Definition of Open Database Connectivity (ODBC) in The Network Encyclopedia.
What is Open Database Connectivity (ODBC)?
ODBC stands for Open Database Connectivity is a Microsoft database technology that provides an application programming interface (API) that Microsoft Windows-based applications can use to access structured query language (SQL) databases (such as those created and managed with Microsoft SQL Server) over a network.
How It Works
Open database connectivity (ODBC) defines a call-level interface that lets applications access data in any database through the appropriate ODBC driver. The ODBC API allows applications to be independent of the database management systems (DBMS’s) that manage their source data.
The main components of ODBC are as follows:
- ODBC API: A set of function calls, error codes, and SQL syntax that defines how data in a DBMS is accessed.

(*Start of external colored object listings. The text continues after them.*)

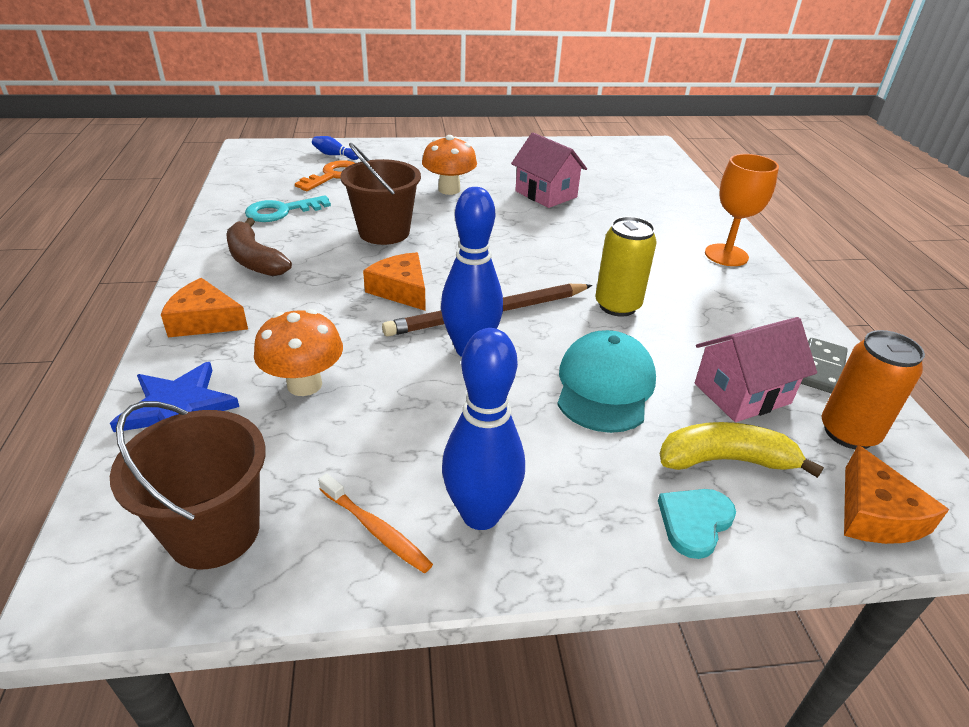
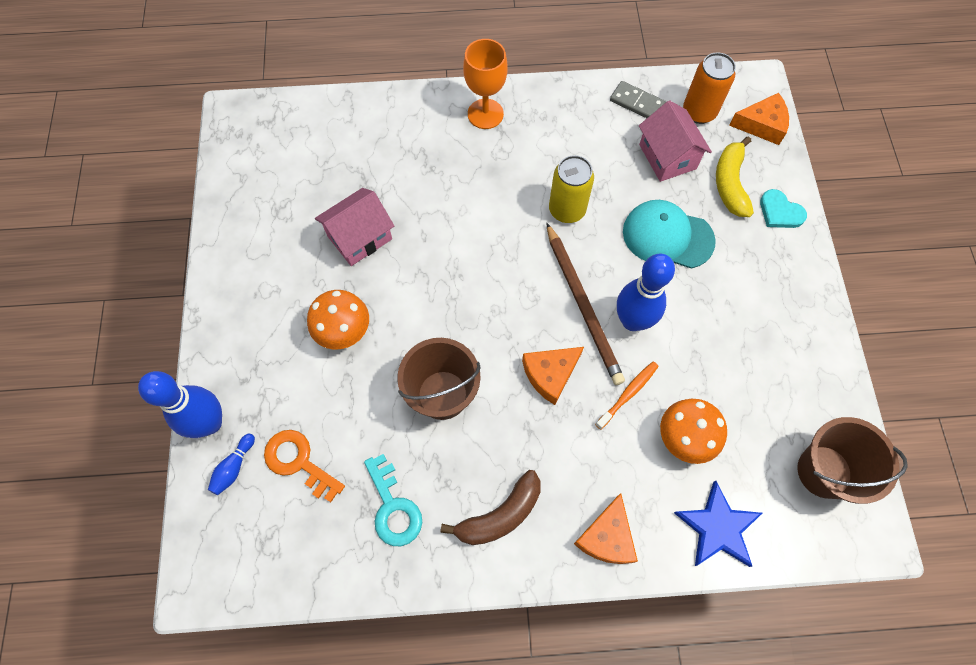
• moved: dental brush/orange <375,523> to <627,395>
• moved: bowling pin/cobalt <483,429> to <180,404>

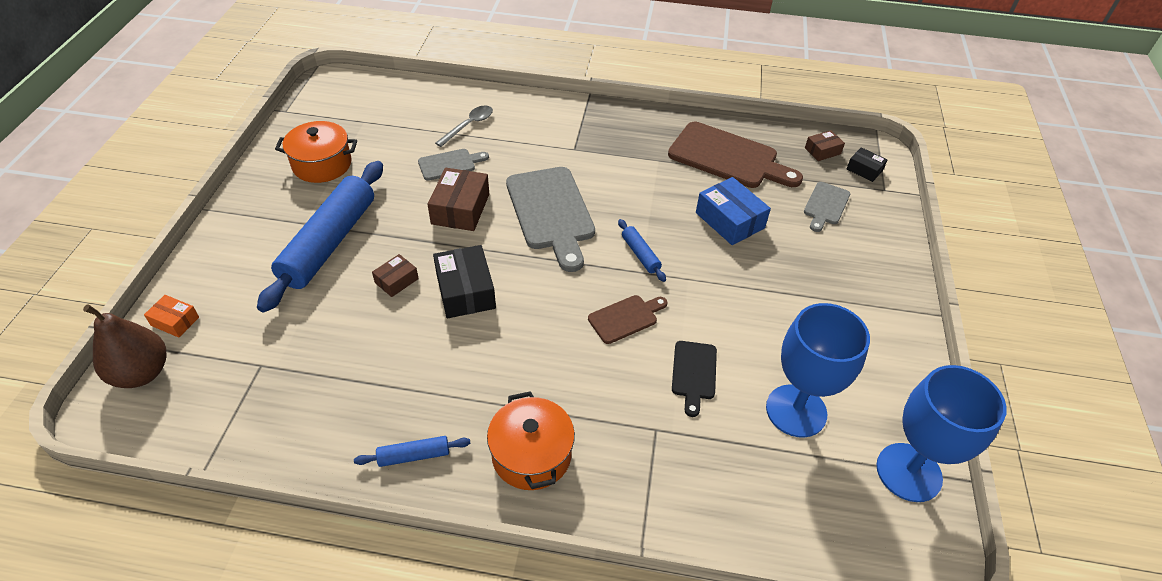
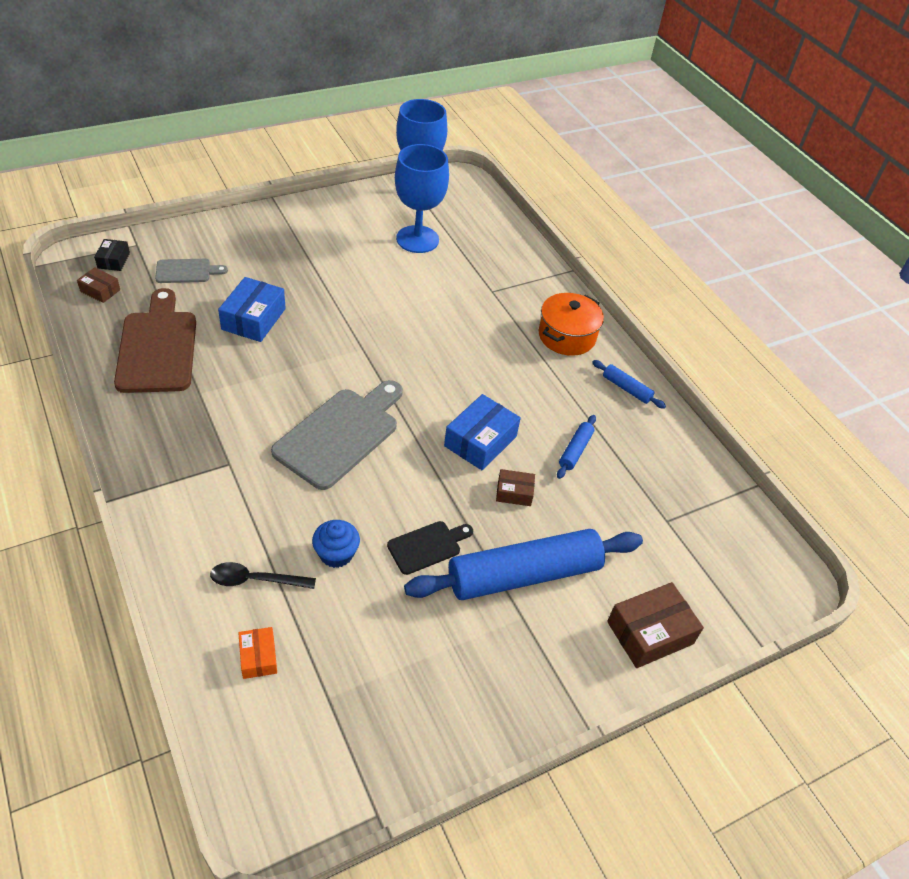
• removed: toy pear/brown <125,346>
• moved: box/orange <171,316> to <258,653>
• removed: pot/orange <316,152>
• replaced: chopping board/grey <453,165> to cupcake/cobalt <336,544>
• moved: box/brown <458,199> to <655,625>
• recoloured: box/ebony <464,281> to box/cobalt <482,432>
• recoloured: teaspoon/grey <464,126> to teaspoon/ebony <263,575>
• removed: chopping board/brown <628,319>
• moved: pastry roller/cobalt <642,250> to <576,447>
• moved: chopping board/ebony <694,379> to <430,548>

- ODBC database drivers: Dynamic-link libraries (DLLs) that can process ODBC function calls for specific DBMS’s. ODBC drivers translate application calls to ODBC into calls that the specific DBMS can respond to.
- ODBC Driver Manager: Loads the ODBC drivers that an application needs.
- Data Source: Consists of the data the user wants to access and its associated operating system, DBMS, and network platform (if any) used to access the DBMS.
ODBC, which is based on SQL, provides interoperability by allowing an application to access different SQL DBMS’s by using a common set of code. Developers can thus build client/server database applications without having to pre-specify which DBMS’s will be used for the back end. ODBC uses database drivers to link applications to any ODBC-compliant DBMS. ODBC database drivers are available for more than 50 popular DBMS’s, including SQL Server, Microsoft Access, Microsoft FoxPro, Microsoft Excel, Paradox, dBase, and delimited text files.
With ODBC, applications are not tied to proprietary vendor APIs and can run independently of the underlying data communication protocols. Data can be sent and received in a format suitable for the application instead of being tailored for a vendor-specific DBMS.
You can configure ODBC by using the ODBC utility in Control Panel. This utility lets you define a data source name (DSN) for the database being accessed and drivers for accessing the database. To configure ODBC with this utility, you associate a DSN with an ODBC driver, which lets an application interact with a database that is located either on the local machine or on a network server.
Open Database Connectivity Applications
An application is a program that calls the ODBC API to access data. Although many types of applications are possible, most fall into three categories, which are used as examples throughout this guide.
- Generic Applications These are also referred to as shrink-wrapped applications or off-the-shelf applications. Generic applications are designed to work with a variety of different DBMSs. Examples include a spreadsheet or statistics package that uses ODBC to import data for further analysis and a word processor that uses ODBC to get a mailing list from a database. An important subcategory of generic applications is application development environments, such as PowerBuilder or Microsoft® Visual Basic®. Although the applications constructed with these environments will probably work only with a single DBMS, the environment itself needs to work with multiple DBMSs.What all generic applications have in common is that they are highly interoperable among DBMSs and they need to use ODBC in a relatively generic manner.
- Vertical Applications Vertical applications perform a single type of task, such as order entry or tracking manufacturing data, and work with a database schema that is controlled by the developer of the application. For a particular customer, the application works with a single DBMS. For example, a small business might use the application with dBase, while a large business might use it with Oracle. The application uses ODBC in such a manner that the application is not tied to any one DBMS, although it might be tied to a limited number of DBMSs that provide similar functionality. Thus, the application developer can sell the application independently from the DBMS. Vertical applications are interoperable when they are developed but are sometimes modified to include noninteroperable code once the customer has chosen a DBMS.
- Custom Applications Custom applications are used to perform a specific task in a single company. For example, an application in a large company might gather sales data from several divisions (each of which uses a different DBMS) and create a single report. ODBC is used because it is a common interface and saves programmers from having to learn multiple interfaces. Such applications are generally not interoperable and are written to specific DBMSs and drivers.